EXTRACT:
■ ■ ■ ■ ■ ■ ■

The Oracle Private Cloud Appliance Dashboard is described in detail in Chapter 2, Monitoring and Managing Oracle Private Cloud Appliance.

1.3.2 Password Manager (Wallet)

All components of the Oracle Private Cloud Appliance have administrator accounts with a default password. After applying your data center network settings through the Oracle Private Cloud Appliance Dashboard, it is recommended that you modify the default appliance password. The Authentication tab allows you to set a new password, which is applied to the main system configuration components. You can set a new password for all listed components at once or for a selection only.

Passwords for all accounts on all components are stored in a global Wallet, secured with 512-bit encryption. To update the password entries, you use either the Oracle Private Cloud Appliance Dashboard or the Command Line Interface. For details, see Section 2.9, “Authentication”.

1.3.3 Oracle VM Manager

All virtual machine management tasks are performed within Oracle VM Manager, a WebLogic application that is installed on each of the management nodes and which provides a web-based management user interface and a command line interface that allows you to manage your Oracle VM infrastructure within the Oracle Private Cloud Appliance.

Oracle VM Manager is comprised of the following software components:

  • Oracle VM Manager application: provided as an Oracle WebLogic Server domain and container.

  • Oracle WebLogic Server 12c: including Application Development Framework (ADF) Release 12c, used to host and run the Oracle VM Manager application

  • MySQL 5.6 Enterprise Edition Server: for the exclusive use of the Oracle VM Manager application as a management repository and installed on the Database file system hosted on the ZFS storage appliance.

Administration of virtual machines is performed using the Oracle VM Manager web user interface, as described in Chapter 5, Managing the Oracle VM Virtual Infrastructure. While it is possible to use the command line interface provided with Oracle VM Manager, this is considered an advanced activity that should only be performed with a thorough understanding of the limitations of Oracle VM Manager running in the context of an Oracle Private Cloud Appliance.

■ ■ ■ ■ ■ ■ ■

EXCERPTED DATA:
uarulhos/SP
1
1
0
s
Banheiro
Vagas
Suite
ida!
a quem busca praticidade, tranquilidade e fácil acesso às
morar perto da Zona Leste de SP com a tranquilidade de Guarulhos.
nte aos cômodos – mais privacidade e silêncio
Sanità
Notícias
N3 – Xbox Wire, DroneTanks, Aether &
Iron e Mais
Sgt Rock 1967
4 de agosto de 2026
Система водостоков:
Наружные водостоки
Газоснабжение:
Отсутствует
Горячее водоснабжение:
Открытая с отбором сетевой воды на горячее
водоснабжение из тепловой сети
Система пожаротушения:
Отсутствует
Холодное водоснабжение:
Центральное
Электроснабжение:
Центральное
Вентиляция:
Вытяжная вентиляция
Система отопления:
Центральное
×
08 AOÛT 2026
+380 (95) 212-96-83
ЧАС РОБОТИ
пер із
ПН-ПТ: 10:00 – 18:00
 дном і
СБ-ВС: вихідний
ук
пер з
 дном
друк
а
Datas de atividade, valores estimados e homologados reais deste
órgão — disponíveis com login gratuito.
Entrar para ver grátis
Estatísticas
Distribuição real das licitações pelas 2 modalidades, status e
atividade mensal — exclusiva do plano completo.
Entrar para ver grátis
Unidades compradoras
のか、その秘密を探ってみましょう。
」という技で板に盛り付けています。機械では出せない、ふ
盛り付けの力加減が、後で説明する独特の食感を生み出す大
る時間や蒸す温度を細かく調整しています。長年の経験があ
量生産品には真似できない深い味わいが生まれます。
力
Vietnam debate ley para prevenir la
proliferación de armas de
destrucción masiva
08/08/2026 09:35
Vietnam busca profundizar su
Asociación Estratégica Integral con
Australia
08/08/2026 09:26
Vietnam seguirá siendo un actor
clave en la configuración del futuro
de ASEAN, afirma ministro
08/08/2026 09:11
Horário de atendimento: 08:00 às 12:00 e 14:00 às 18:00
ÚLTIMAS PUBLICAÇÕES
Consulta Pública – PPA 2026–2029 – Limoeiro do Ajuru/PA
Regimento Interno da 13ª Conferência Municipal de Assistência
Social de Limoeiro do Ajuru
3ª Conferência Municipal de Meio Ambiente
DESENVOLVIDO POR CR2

■ ■ ■ ■ ■ ■ ■

TASK 1: Reproduce the passage from the appliance documentation excerpt, starting at "All virtual machine" and ending at "ZFS storage appliance.".
TASK 2: According to the appliance documentation excerpt, what level of encryption secures the global Wallet that stores the account passwords?
TASK 3: Write the next part of the appliance documentation excerpt, picking up after its final sentence about the Oracle VM Manager command line interface.

EXPECTED OUTPUT 1:
All virtual machine management tasks are performed within Oracle VM Manager, a WebLogic application that is installed on each of the management nodes and which provides a web-based management user interface and a command line interface that allows you to manage your Oracle VM infrastructure within the Oracle Private Cloud Appliance.

Oracle VM Manager is comprised of the following software components:

  • Oracle VM Manager application: provided as an Oracle WebLogic Server domain and container.

  • Oracle WebLogic Server 12c: including Application Development Framework (ADF) Release 12c, used to host and run the Oracle VM Manager application

  • MySQL 5.6 Enterprise Edition Server: for the exclusive use of the Oracle VM Manager application as a management repository and installed on the Database file system hosted on the ZFS storage appliance.

EXPECTED OUTPUT 2: 512-bit encryption

EXPECTED OUTPUT 3:
1.3.4 Operating Systems

Hardware components of the Oracle Private Cloud Appliance run their own operating systems:

  • Management Nodes: Oracle Linux 6 with UEK R4

  • Compute Nodes: Oracle VM Server 3.4.6

  • Oracle ZFS Storage Appliance: Oracle Solaris 11

All other components run a particular revision of their respective firmware. All operating software has been selected and developed to work together as part of the Oracle Private Cloud Appliance. When an update is released, the appropriate versions of all software components are bundled. When a new software release is activated, all component operating software is updated accordingly. You should not attempt to update individual components unless Oracle explicitly instructs you to.

1.3.5 Databases

The Oracle Private Cloud Appliance uses a number of databases to track system states, handle configuration and provisioning, and for Oracle VM Manager. All databases are stored on the ZFS storage appliance, and are exported via an NFS file system. The databases are accessible to each management node to ensure high availability.

Caution

Databases must never be edited manually. The appliance configuration depends on them, so manipulations are likely to break functionality.

The following table lists the different databases used by the Oracle Private Cloud Appliance.

Table 1.3 Oracle Private Cloud Appliance Databases

Item

Description

Oracle Private Cloud Appliance Node Database

Contains information on every compute node and management node in the rack, including the state used to drive the provisioning of compute nodes and data required to handle software updates.

Type: BerkeleyDB

Location: MGMT_ROOT/db/node on the ZFS, accessible via /nfs/shared_storage/db/node on each management node

Oracle Private Cloud Appliance Inventory Database

Contains information on all hardware components appearing in the management network 192.168.4.0/24. Components include the management and compute nodes but also switches, fabric interconnects, ZFS storage appliance and PDUs. The stored information includes IP addresses and host names, pingable status, when a component was last seen online, etc. This database is queried regularly by a number of Oracle Private Cloud Appliance services.

Type: BerkeleyDB

Location: MGMT_ROOT/db/inventory on the ZFS, accessible via /nfs/shared_storage/db/inventory on each management node

Oracle Private Cloud Appliance Netbundle Database

Predefines Ethernet and bond device names for all possible networks that can be configured throughout the system, and which are allocated dynamically.

Type: BerkeleyDB

Location: MGMT_ROOT/db/netbundle on the ZFS, accessible via /nfs/shared_storage/db/netbundle on each management node

Oracle Private Cloud Appliance DHCP Database

Contains information on the assignment of DHCP addresses to newly detected compute nodes.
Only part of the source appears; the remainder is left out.